Oberhausen.

Die Frau in der roten Jacke murmelt vor sich hin. Langsam bewegen sich ihre Lippen. Sie scheint die Zeilen auf der Rückseite des Buchcovers in tiefer Konzentration zu verschlingen. Vorsichtig dreht sie sich zu ihrem Partner zur Seite und spricht leise einige Worte in sein Ohr.

Auch wenn es im Vorraum der Niebuhrg mucksmäuschenstill ist, bekommen die Nachbarn vor dem langem Tapeziertisch, auf dem sich ein Schmöker an den nächsten reiht, davon nichts mit. Nach einigen Minuten landet auch das Buch wieder auf der Verkaufsfläche. „Wir kommen vielleicht später wieder“, sagt sie - diesmal selbst für die Standnachbarn unüberhörbar. „Der Pferdeflüsterer“ von Autor Nicholas Evans wechselt vorerst nicht den Besitzer.

Die Lohnhalle der Niebuhrg gehört am Sonntag dem bedruckten Papier. Denn die Niebuhrg wird kurzerhand zur Bücherbuhrg umfunktioniert. Der Bücher- und Spielemarkt lockt Händler und Autoren an. Kein reines Verkaufsparadies, sondern ein Thementag mit Abwechslung und Kurzweil. Schriftsteller haben sich die Lesebrille auf die Nase gesetzt und geben in den kargen und doch stimmungsvollen Nischen des Gebäudes Kostproben aus ihren Werken.
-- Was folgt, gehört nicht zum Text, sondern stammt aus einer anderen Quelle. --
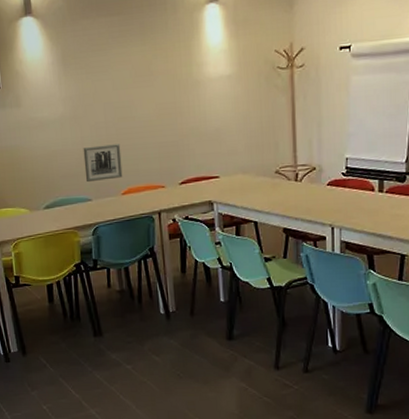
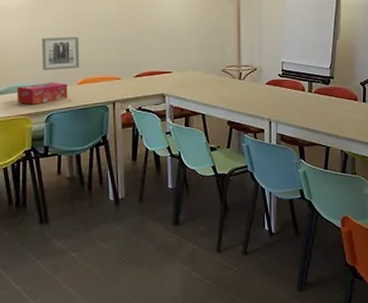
tissue box: none [62,193,113,218] -> present [16,82,68,105]

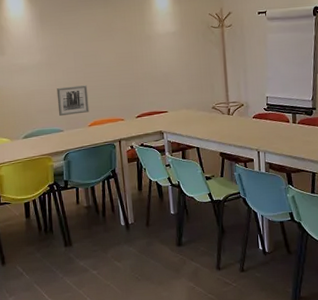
tissue box: present [16,82,68,105] -> none [39,125,81,146]

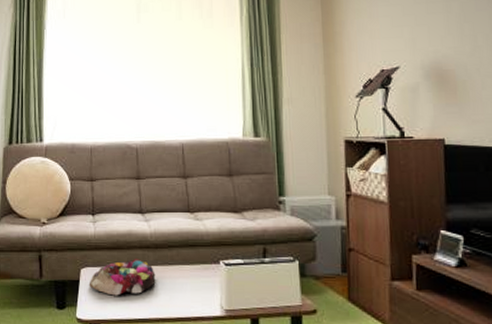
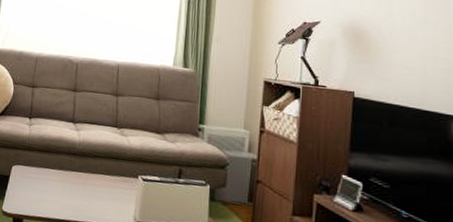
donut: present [89,259,156,296] -> none [17,163,79,196]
Es geht um Liebe, Emotionen - und auch Fußball. „Doof spielt gut“, schallt es aus einer verwinkelten Ecke der Halle. Ein hellhörig gewordener Familienvater kann sich jedoch nicht den launigen Zeilen mit der kugelrunden Lieblingsbeschäftigung bundesdeutscher Männer widmen. Sein Sohn zerrt ihn stattdessen zu einem breiten Regal, das ausnahmsweise nicht mit Büchern, sondern mit Brettspielen beladen ist. „Spiel des Lebens“ steht hier direkt neben „Mensch ärgere dich nicht“. Das klassische Würfelspiel wurde vor 101 Jahren erfunden - und kann sich trotzdem gegen Playstation und PC behaupten. Wenn es denn im heimischen Wohnzimmer im Schrank steht.

Werner Winkler muss hier auf dem Bücher- und Spielemarkt nicht nachbessern. „Dieses Spiel besitzen wir natürlich“, sagt er. Gemeinsam mit seiner Frau Birgit ist er zum Stöbern gekommen. Obgleich das Anhängsel an seiner Hand, doch etwas anders vermuten lässt. „Du kommst nur zum Schauen - und plötzlich ist die Tüte voll!“So läuft das Spiel.

Nebenan trägt eine Frau eilig einen großen Weltatlas nach Hause. Draußen fliegen die abgefallenen Blätter der Bäume am Fenster vorbei, drinnen packt die Bücherfreunde das Fernweh. Einen dicken Schmöker über Spanien nehmen gleich einige Marktbesucher heute in die Hand, blättern durch die Panorama-Ansichten von weiten Sandstränden, beäugeln die Massen in luftiger Bademode und wünschen sich in Gedanken selbst in kleine südliche Hafenlokalitäten.

Einmal träumen und zurück. In der Niebuhrg dauert die Reise heute nicht lange. Für bevorstehende Regentage liegt „Der kleine Wassermann“ auf dem Verkaufstisch - für trübe Nachmittage einige „Lustige Taschenbücher“ aus Entenhausen. Es muss ja nicht immer der staubige Roman sein. Das denken sich vor allem die Kinder. Und mal ehrlich: „Petzi im Unterwasserboot“ klingt doch wirklich vielversprechender als „Krieg und Frieden.“ Damit man nicht die Übersicht verliert, haben die Händler sorgsam nach Genre sortiert. Andere schreiben kleine Hinweisschilder auf ihre Tische. „Krimis, Tiere, Frauen“ - alles da.